[Stored dataset items]

>>>>

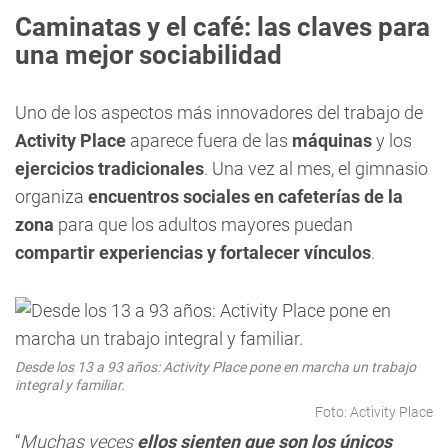
Caminatas y el café: las claves para
una mejor sociabilidad
Uno de los aspectos más innovadores del trabajo de
Activity Place
aparece fuera de las
máquinas
y los
ejercicios tradicionales
. Una vez al mes, el gimnasio
organiza
encuentros sociales
en cafeterías de la
zona
para que los adultos mayores puedan
compartir experiencias y fortalecer vínculos
.
Desde los 13 a 93 años: Activity Place pone en marcha un trabajo
integral y familiar.
Foto: Activity Place
“
Muchas veces
ellos sienten que son los únicos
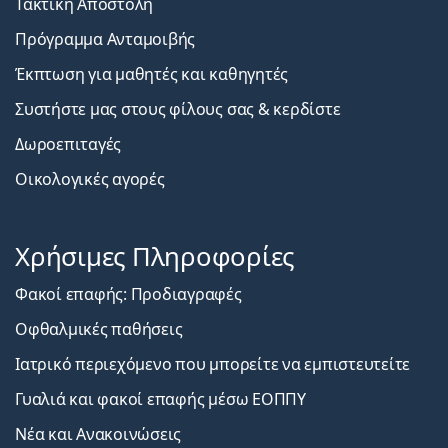
Τακτική Αποστολή
Πρόγραμμα Ανταμοιβής
Έκπτωση για μαθητές και καθηγητές
Συστήστε μας στους φίλους σας & κερδίστε
Δωροεπιταγές
Οικολογικές αγορές
Χρήσιμες Πληροφορίες
Φακοί επαφής: Προδιαγραφές
Οφθαλμικές παθήσεις
Ιατρικό περιεχόμενο που μπορείτε να εμπιστευτείτε
Γυαλιά και φακοί επαφής μέσω ΕΟΠΠΥ
Νέα και Ανακοινώσεις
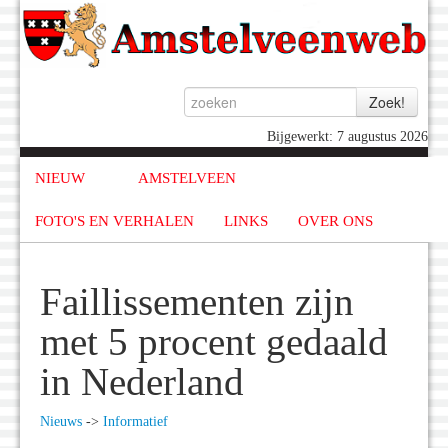
Bijgewerkt: 7 augustus 2026
NIEUW
AMSTELVEEN
FOTO'S EN VERHALEN
LINKS
OVER ONS
Faillissementen zijn
met 5 procent gedaald
in Nederland
Nieuws
->
Informatief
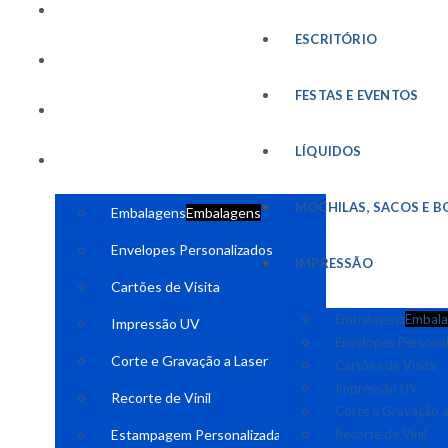
FESTAS E EVENTOS
ESCRITÓRIO
LÍQUIDOS
FESTAS E EVENTOS
MOCHILAS, SACOS E BOLSAS
LÍQUIDOS
IMPRESSÃO
MOCHILAS, SACOS E B
Embalagens
Embalagens
Envelopes Personalizados
IMPRESSÃO
Cartões de Visita
Embalagens
Embala
Impressão UV
Envelopes Persona
Corte e Gravação a Laser
Cartões de Visita
Impressão UV
Recorte de Vinil
Corte e Gravação a
Estampagem Personalizada
Recorte de Vinil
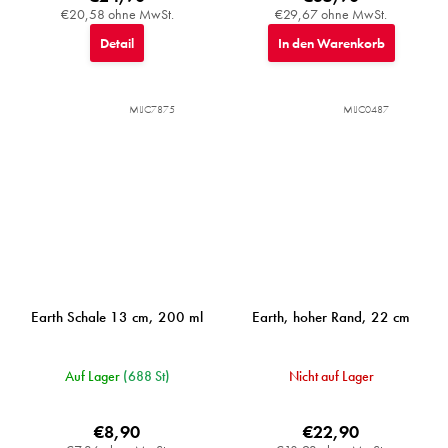
€20,58 ohne MwSt.
€29,67 ohne MwSt.
Detail
In den Warenkorb
MIJC7875
MIJC0487
Earth Schale 13 cm, 200 ml
Earth, hoher Rand, 22 cm
Auf Lager
(688 St)
Nicht auf Lager
€8,90
€22,90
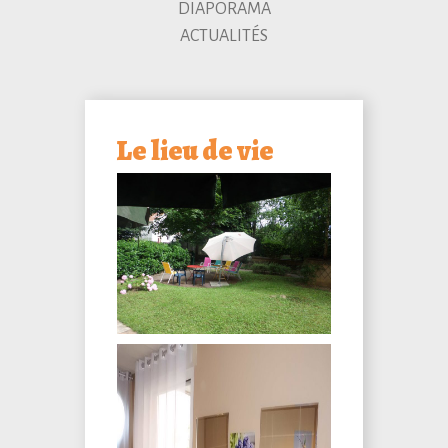
DIAPORAMA
ACTUALITÉS
Le lieu de vie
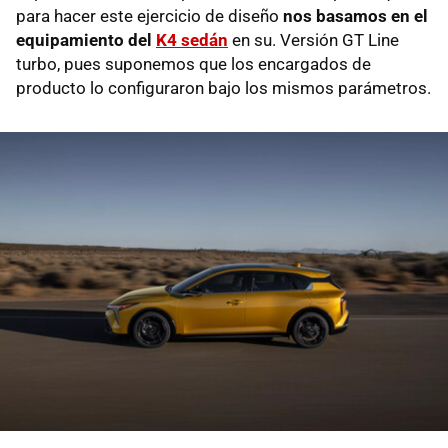
para hacer este ejercicio de diseño
nos basamos en el
equipamiento del
K4 sedán
en su. Versión GT Line
turbo, pues suponemos que los encargados de
producto lo configuraron bajo los mismos parámetros.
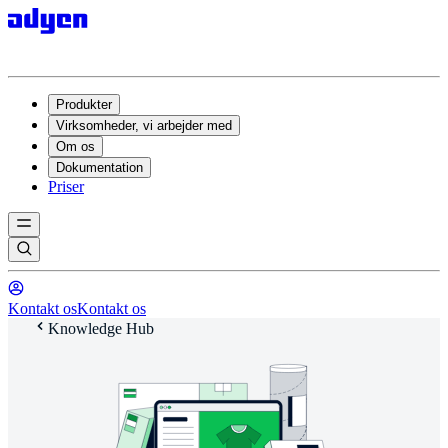
Produkter
Virksomheder, vi arbejder med
Om os
Dokumentation
Priser
Kontakt os
Kontakt os
Knowledge Hub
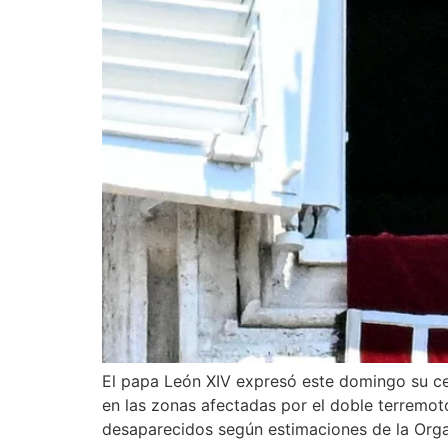
El papa León XIV expresó este domingo su cer
en las zonas afectadas por el doble terremot
desaparecidos según estimaciones de la Orga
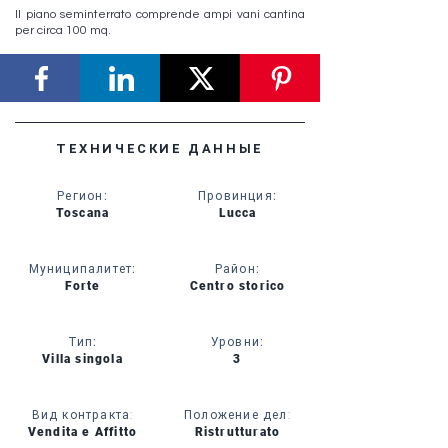
Il piano seminterrato comprende ampi vani cantina
per circa 100 mq.
ТЕХНИЧЕСКИЕ ДАННЫЕ
Регион
:
Провинция
:
Toscana
Lucca
Муниципалитет
:
Район
:
Forte
Centro storico
Тип
:
Уровни
:
Villa singola
3
Вид контракта:
Положение дел:
Vendita e Affitto
Ristrutturato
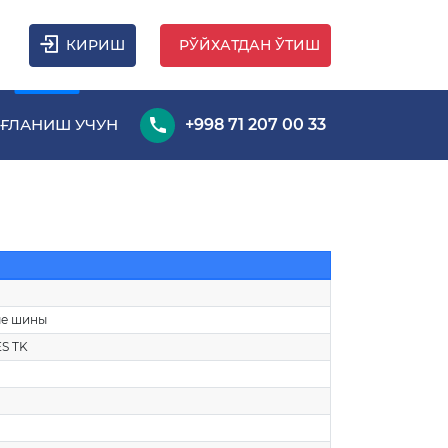
КИРИШ
РЎЙХАТДАН ЎТИШ
ҒЛАНИШ УЧУН
+998 71 207 00 33
ые шины
S TK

<<<<

▶ PROBLEM
Rewrite only the lines starting at "Τακτική Αποστολή" and ending at "Γυαλιά και φακοί επαφής μέσω ΕΟΠΠΥ", changing "Δωροεπιταγές" to "Κάρτες δώρου" and leaving everything else the same.

▶ ANSWER TO THIS PROBLEM
Τακτική Αποστολή
Πρόγραμμα Ανταμοιβής
Έκπτωση για μαθητές και καθηγητές
Συστήστε μας στους φίλους σας & κερδίστε
Κάρτες δώρου
Οικολογικές αγορές
Χρήσιμες Πληροφορίες
Φακοί επαφής: Προδιαγραφές
Οφθαλμικές παθήσεις
Ιατρικό περιεχόμενο που μπορείτε να εμπιστευτείτε
Γυαλιά και φακοί επαφής μέσω ΕΟΠΠΥ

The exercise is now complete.